I’m now going to tell you a story that my dad brings up at all family get-togethers. It involves the two pillars of teenage rites of passage: underage boozing and trying to impress girls. The story goes like this: I had been invited with my mates to a party at someone’s house whose parents were away. I knew it was in a posh area so I thought I would upgrade my poison to show my class: I took a bottle of red wine. Which I drank from the bottle. I also thought the girls would be impressed if I drank it really quick. This I did and I was pretty sure I was the very life and soul of the party. Then it all started to get a bit fuzzy. The sweating started first, and then the room started to spin. I ran, knocking over things on sideboards, to the toilet. The night was not going as I had hoped but worse was yet to come. My friends saw my rapidly deteriorating state and called my dad to come and get me.
They carried me to the comfort of the kerb outside, which is where my dad found me when he pulled up in his brand new car. A Ford Escort he was so proud of. The first brand new family car we’d ever had. He never even uttered an angry word as I was gingerly put in the front seat and my two giggling mates got in the back. We set off. This is where the really bad thing happened.

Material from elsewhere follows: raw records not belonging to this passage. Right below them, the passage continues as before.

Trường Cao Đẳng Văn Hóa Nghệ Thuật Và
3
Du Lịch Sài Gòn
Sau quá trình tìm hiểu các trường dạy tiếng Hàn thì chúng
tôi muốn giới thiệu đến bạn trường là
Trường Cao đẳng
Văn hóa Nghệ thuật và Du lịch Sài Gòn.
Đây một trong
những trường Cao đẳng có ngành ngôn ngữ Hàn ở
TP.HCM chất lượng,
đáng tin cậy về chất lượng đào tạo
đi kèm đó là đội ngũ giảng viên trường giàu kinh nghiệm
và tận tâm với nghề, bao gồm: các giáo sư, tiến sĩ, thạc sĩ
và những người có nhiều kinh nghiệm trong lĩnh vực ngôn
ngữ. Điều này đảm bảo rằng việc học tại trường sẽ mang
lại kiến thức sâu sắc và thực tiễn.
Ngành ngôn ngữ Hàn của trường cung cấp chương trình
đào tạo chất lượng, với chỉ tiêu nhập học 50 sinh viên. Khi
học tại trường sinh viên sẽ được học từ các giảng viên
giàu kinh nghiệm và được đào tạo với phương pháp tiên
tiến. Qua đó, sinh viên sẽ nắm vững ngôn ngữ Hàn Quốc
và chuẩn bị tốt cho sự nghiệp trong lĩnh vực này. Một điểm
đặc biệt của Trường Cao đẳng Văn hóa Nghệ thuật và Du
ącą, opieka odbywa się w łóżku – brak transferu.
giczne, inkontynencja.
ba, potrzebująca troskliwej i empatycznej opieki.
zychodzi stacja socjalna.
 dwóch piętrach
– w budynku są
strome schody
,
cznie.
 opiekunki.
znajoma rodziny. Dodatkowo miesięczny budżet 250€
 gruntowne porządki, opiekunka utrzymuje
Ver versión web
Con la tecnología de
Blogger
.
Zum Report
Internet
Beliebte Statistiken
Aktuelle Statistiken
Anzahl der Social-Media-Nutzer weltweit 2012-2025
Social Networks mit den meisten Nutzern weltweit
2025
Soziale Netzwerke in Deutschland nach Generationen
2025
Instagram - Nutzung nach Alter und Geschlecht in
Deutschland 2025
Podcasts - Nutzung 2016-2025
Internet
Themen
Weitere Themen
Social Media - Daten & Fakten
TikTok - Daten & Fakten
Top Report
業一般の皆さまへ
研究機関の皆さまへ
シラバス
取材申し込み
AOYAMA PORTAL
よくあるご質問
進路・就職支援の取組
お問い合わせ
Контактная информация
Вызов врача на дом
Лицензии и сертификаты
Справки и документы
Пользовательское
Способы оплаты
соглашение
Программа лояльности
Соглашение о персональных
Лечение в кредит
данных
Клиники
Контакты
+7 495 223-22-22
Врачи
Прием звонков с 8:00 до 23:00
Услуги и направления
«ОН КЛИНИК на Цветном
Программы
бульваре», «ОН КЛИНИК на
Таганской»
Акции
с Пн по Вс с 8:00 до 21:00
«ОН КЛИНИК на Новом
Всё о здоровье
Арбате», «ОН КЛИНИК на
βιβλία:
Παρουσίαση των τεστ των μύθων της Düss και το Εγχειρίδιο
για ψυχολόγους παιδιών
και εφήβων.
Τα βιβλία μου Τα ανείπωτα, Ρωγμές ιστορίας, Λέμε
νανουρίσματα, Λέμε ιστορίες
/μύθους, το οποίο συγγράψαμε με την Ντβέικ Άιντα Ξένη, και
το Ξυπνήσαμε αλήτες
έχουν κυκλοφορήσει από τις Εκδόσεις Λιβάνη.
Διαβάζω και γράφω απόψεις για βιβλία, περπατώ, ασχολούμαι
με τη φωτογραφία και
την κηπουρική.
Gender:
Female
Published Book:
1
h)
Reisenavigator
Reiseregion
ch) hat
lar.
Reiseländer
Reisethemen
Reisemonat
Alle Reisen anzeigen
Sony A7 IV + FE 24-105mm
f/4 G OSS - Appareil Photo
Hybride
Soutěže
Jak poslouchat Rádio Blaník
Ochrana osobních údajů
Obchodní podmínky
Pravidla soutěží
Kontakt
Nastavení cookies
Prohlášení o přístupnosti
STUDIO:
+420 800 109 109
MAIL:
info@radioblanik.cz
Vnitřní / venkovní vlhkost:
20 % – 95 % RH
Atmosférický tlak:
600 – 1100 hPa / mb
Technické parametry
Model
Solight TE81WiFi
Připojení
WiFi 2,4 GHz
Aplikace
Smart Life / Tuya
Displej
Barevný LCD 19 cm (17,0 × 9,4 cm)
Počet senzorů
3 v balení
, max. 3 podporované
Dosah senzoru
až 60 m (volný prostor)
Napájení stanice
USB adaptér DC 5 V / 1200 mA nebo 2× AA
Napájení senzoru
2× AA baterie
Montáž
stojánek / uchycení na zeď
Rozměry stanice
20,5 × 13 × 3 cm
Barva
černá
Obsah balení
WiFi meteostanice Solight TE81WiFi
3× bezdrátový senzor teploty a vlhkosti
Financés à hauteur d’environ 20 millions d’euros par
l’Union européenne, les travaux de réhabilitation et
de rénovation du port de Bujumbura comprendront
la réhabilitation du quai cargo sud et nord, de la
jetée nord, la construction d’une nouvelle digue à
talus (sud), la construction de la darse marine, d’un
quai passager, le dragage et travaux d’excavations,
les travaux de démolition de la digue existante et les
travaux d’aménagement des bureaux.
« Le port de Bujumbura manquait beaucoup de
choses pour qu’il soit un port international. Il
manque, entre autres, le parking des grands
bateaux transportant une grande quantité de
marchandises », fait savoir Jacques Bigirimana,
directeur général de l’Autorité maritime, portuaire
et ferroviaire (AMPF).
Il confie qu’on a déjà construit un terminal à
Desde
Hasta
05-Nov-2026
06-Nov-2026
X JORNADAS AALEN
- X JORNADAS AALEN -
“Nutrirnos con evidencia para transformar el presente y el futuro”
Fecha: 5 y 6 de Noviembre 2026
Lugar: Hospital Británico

The motion was not good for me. I began retching. ‘Wind the window down if you’re going to be sick,’ my dad urged. My motor skills weren’t up to that and I threw up all over the dashboard, gear stick, even my dad. My mates in the back couldn’t hide their laughter. My dad was now beginning to retch but still managed to drive the incredible exploding son home. He had his jacket pulled over his mouth in an attempt to escape the dreadful smell next to him. In his brand new car. My memory is hazy as to the events that followed. What I do clearly remember is waking up the next day.
First thing I felt was my throat. It was on fire. My nose was blocked. But that was nothing to what came next. Into my consciousness in a drip-drip manner came the memory of what had happened last night. In my dad’s brand new car. Holy shit. I then realised there was a very strong smell of disinfectant in the house. Some late-night cleaning had happened. I didn’t want to leave my bedroom.